Just tell them you're exploring all options, or something like that, and don't take their calls any more. Don't feel badly about being firm; they certainly aren't feeling badly about being greedy or rude.
Talk to an elder-care attorney about the five year look back. The house may be exempt, depending on how ownership was held or transferred.
As for your relatives, Show them the appraisal and tell them you would be willing to sell it for the appraised price.
If you want to be extra nice you can discount the real estate agents commission, if you do not list it first and sell it to them directly.
Your family members are the greedy ones.
You do not need the stress they are causing you. If they were good relatives, they would be emotionally supportive.
One kind of nutty guy was a contractor who I asked for a quote for some work. When he called, he brushed off the issue of a quote and said he wanted to buy the property, demolish the house and build 2 rentals on the property. He made that decision in the time it took to walk around the house, inside sight unseen.
And he wanted me to meet him the next day to work out the details of the sale. No way.
I think in the last year I've met more weirdos than over several years. And some even claimed to be contractors. I researched as many as I could, and used Google to see what kind of offices they had.
The one who wanted to close the deal the next day had a literal dump for an office, cans and junk covered by tarps in the yard, weeds over knee high, and more. One contractor's address was a vacant field, on all sides (although Google may have taken the photo decades ago (!) before the office was built).
(At one time I considered buying some cargo pants, stuffing them with tools, wearing a Rosie the Riveter scarf on my head, adding some smudges and dirt, and walking out of the shed to meet these wanna be Nicole Curtis or Holmes people.)
There were only a few who treated the property and me with respect. Others just saw lake property, big workshop, and old lady who they assumed could be manipulated and cheated.
I would just tell "cousin" that u have talked to a lawyer and he/she explained that not selling at Market Value could effect ur parents receiving Medicaid in the future if their money runs out.

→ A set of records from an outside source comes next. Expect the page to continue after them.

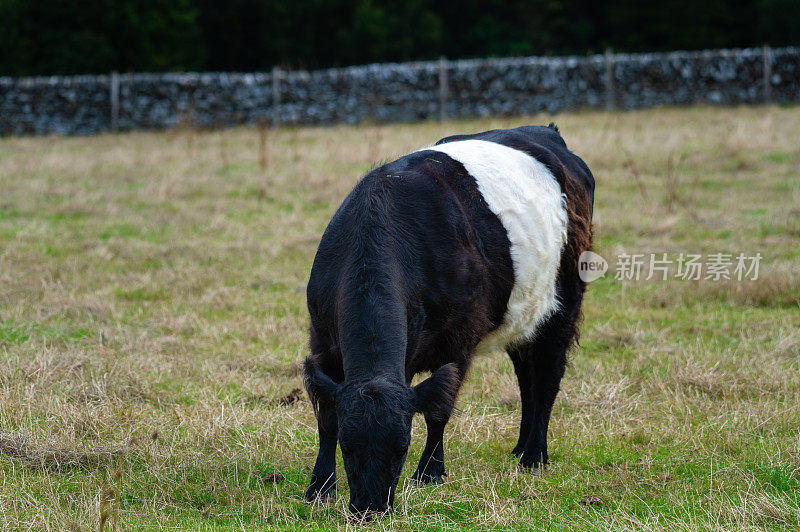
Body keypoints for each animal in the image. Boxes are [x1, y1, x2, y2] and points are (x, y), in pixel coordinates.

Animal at [304, 123, 592, 516]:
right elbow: (327, 419)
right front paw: (320, 486)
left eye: (402, 447)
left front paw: (430, 473)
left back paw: (534, 457)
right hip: (522, 314)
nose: (371, 508)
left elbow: (438, 411)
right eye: (348, 448)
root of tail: (544, 132)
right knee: (526, 377)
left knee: (547, 377)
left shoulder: (459, 342)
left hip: (563, 306)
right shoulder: (322, 342)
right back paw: (519, 447)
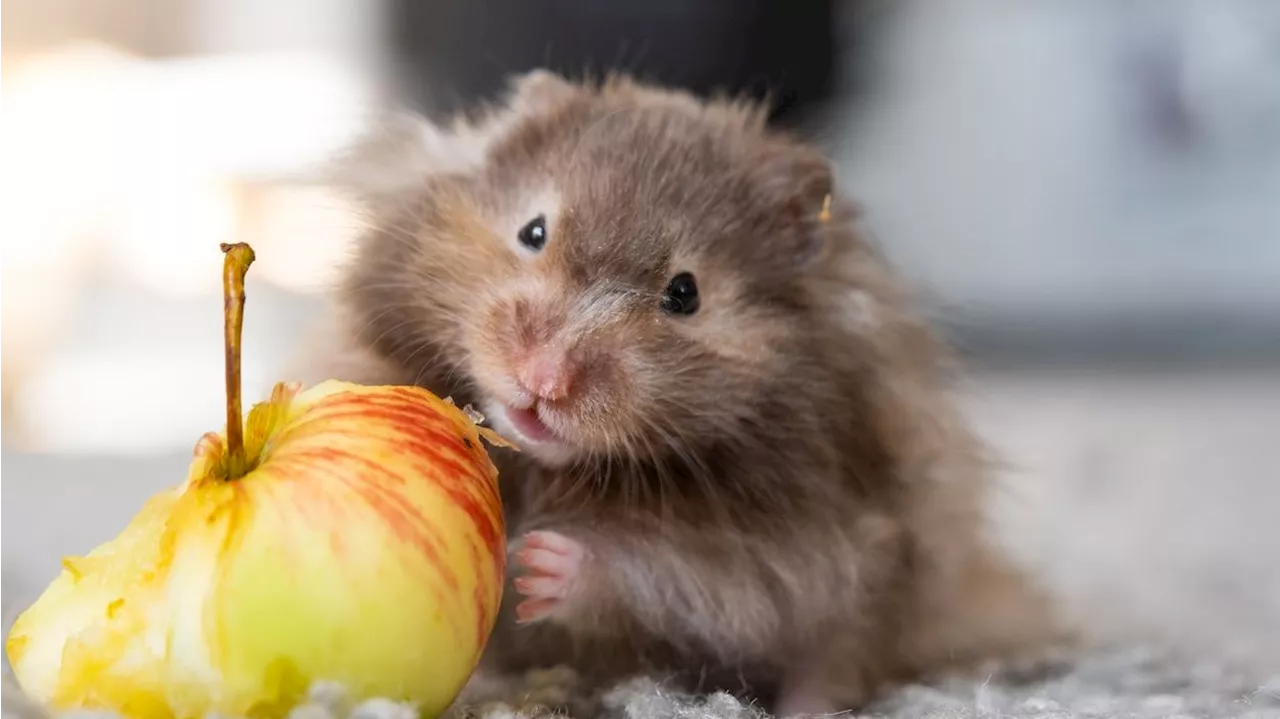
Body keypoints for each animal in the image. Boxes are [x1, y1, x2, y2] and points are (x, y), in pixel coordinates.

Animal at [296, 71, 1070, 711]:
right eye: (532, 230)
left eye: (685, 293)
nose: (543, 380)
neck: (554, 469)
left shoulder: (784, 545)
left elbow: (667, 573)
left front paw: (538, 562)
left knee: (836, 658)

heres my suggestion as you have a lawyer:
do a letter - sent certified mail with the return registered card - to each of them a terse 3 paragraph letter. 1st is thanks for your interest in the property & put in property address. 2nd paragraph is that they need to tender their offer and in detail as to earnest money and then balance in full AND they send that information to the attorney within 15 days of receipt of this letter. 3rd paragraph is that any & all future communication needs to be through the attorney.
id not put in any reference to the Realtor in the letter. Or respond to any future emails or phone calls from them. I would however monitor thier social media and take screen shots of any mentions of mom, the land, you, etc. & these you just in case keep.
I’d ask your moms facility to let you know if either of these grifters or their kids show up to “visit” mom too.